** Extracted data **
------------------------------------------------

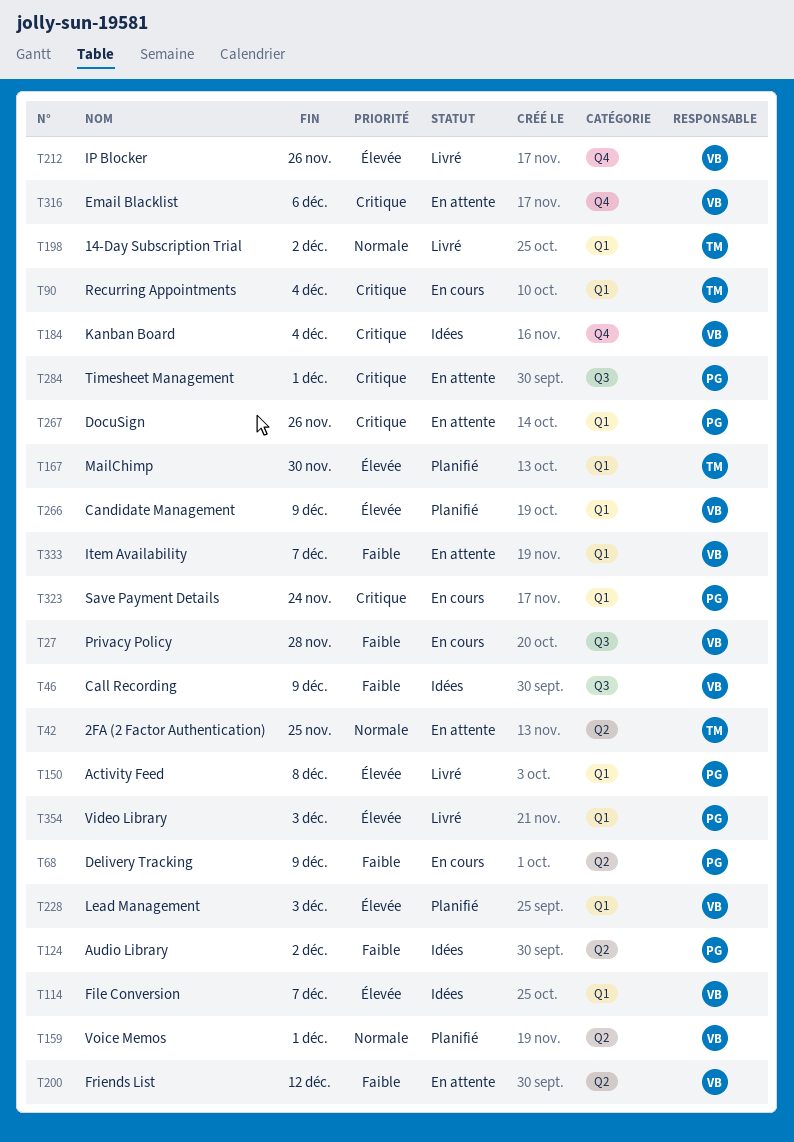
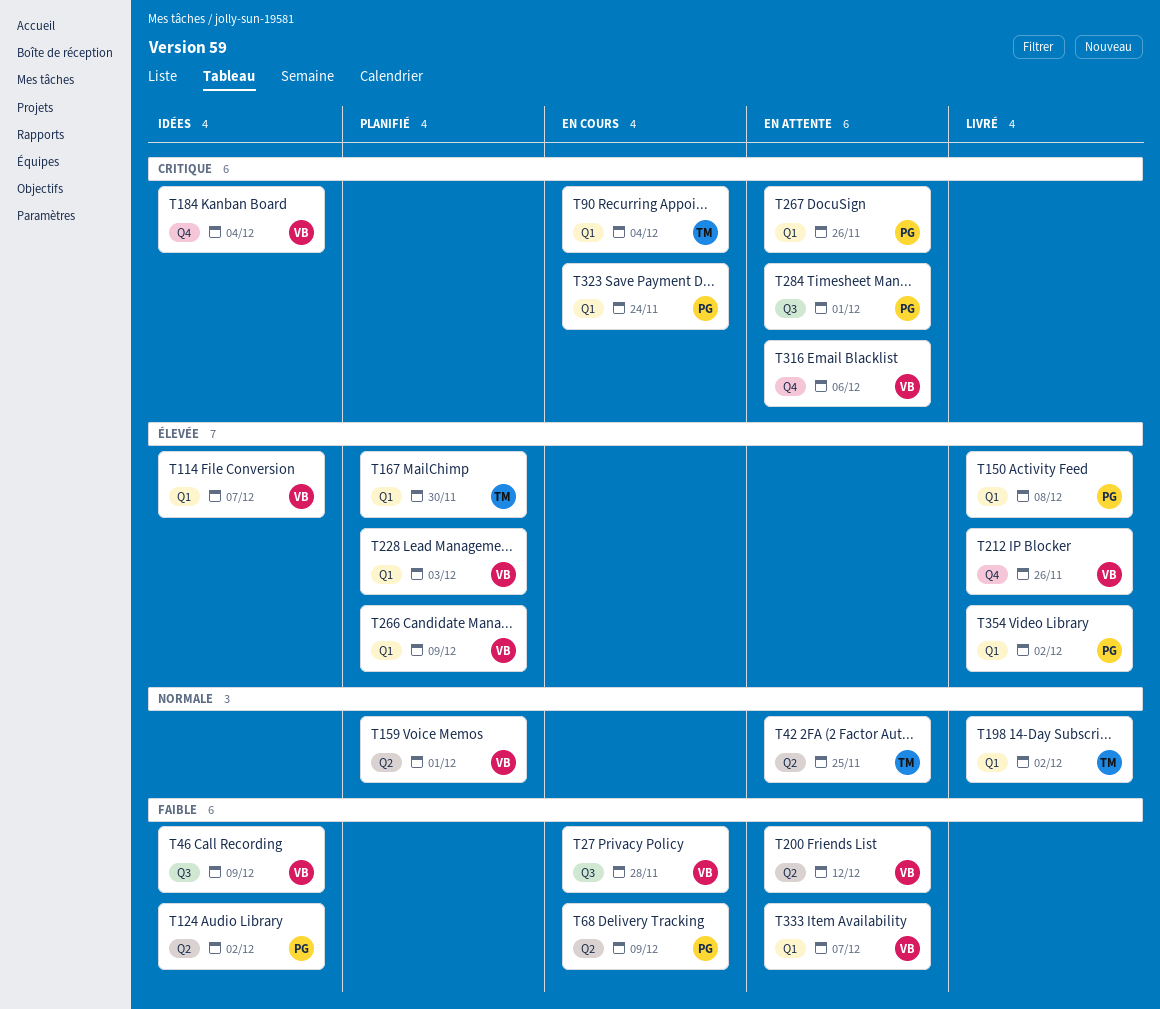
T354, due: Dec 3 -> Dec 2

------------------------------------------------

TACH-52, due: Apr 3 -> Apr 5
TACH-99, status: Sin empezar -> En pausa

------------------------------------------------

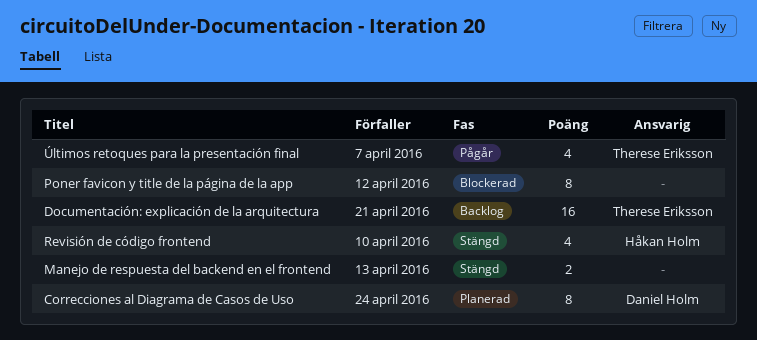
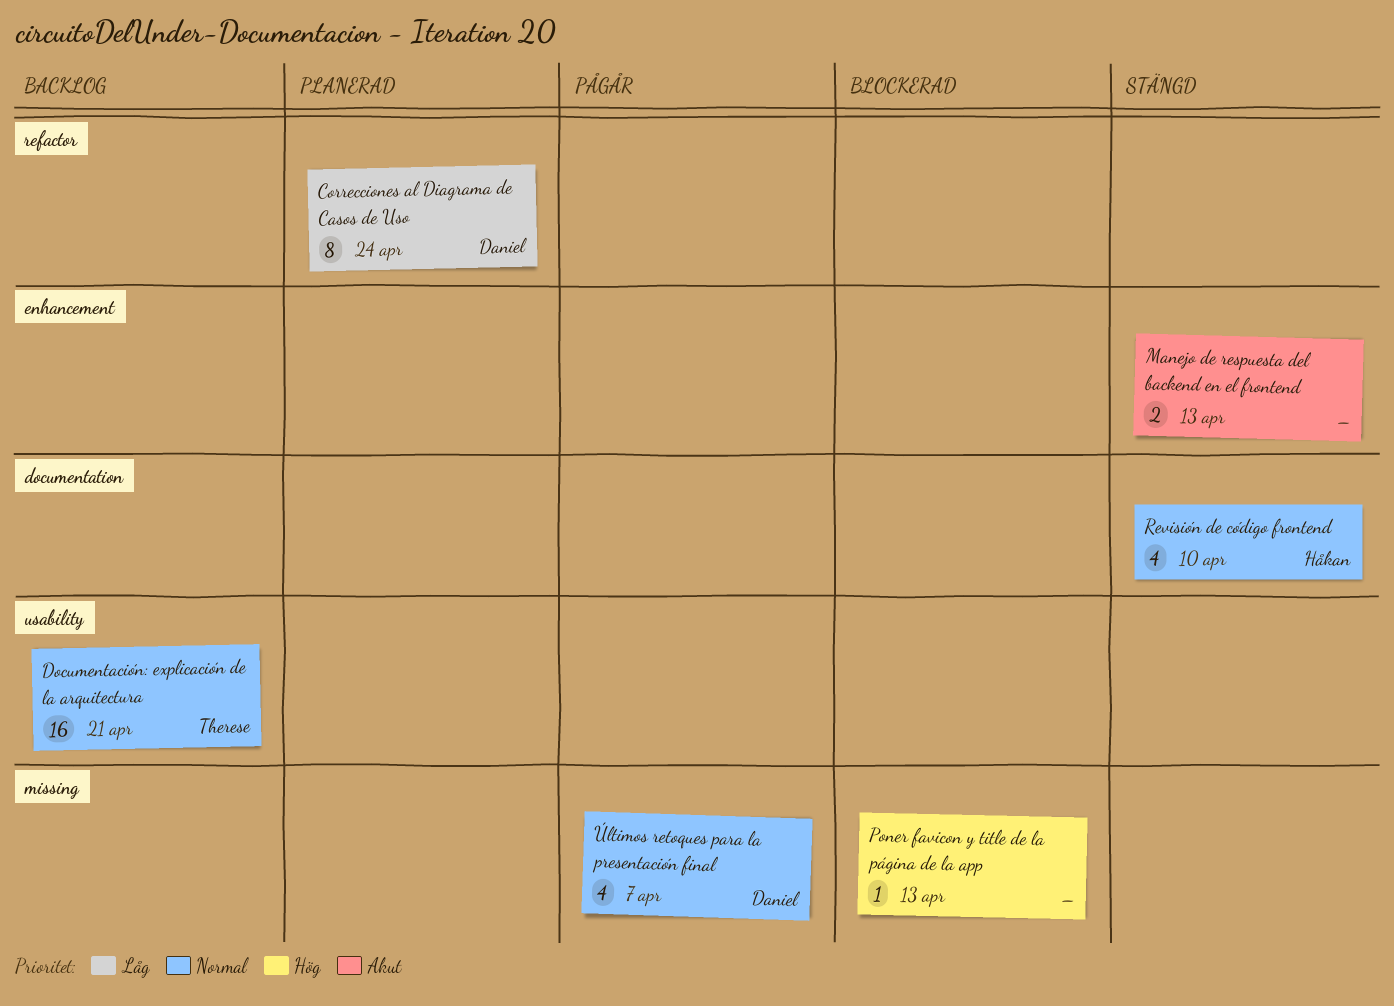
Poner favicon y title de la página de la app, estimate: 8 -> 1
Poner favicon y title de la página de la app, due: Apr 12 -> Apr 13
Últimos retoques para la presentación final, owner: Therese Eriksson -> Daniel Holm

------------------------------------------------

** Work task **
Could you repeat exactly the lines in the listing above from the one with "TACH-52, due: Apr 3 -> Apr 5" down to the one with "TACH-99, status: Sin empezar -> En pausa"? Include both of those lines.

** Result of the exercise **
TACH-52, due: Apr 3 -> Apr 5
TACH-99, status: Sin empezar -> En pausa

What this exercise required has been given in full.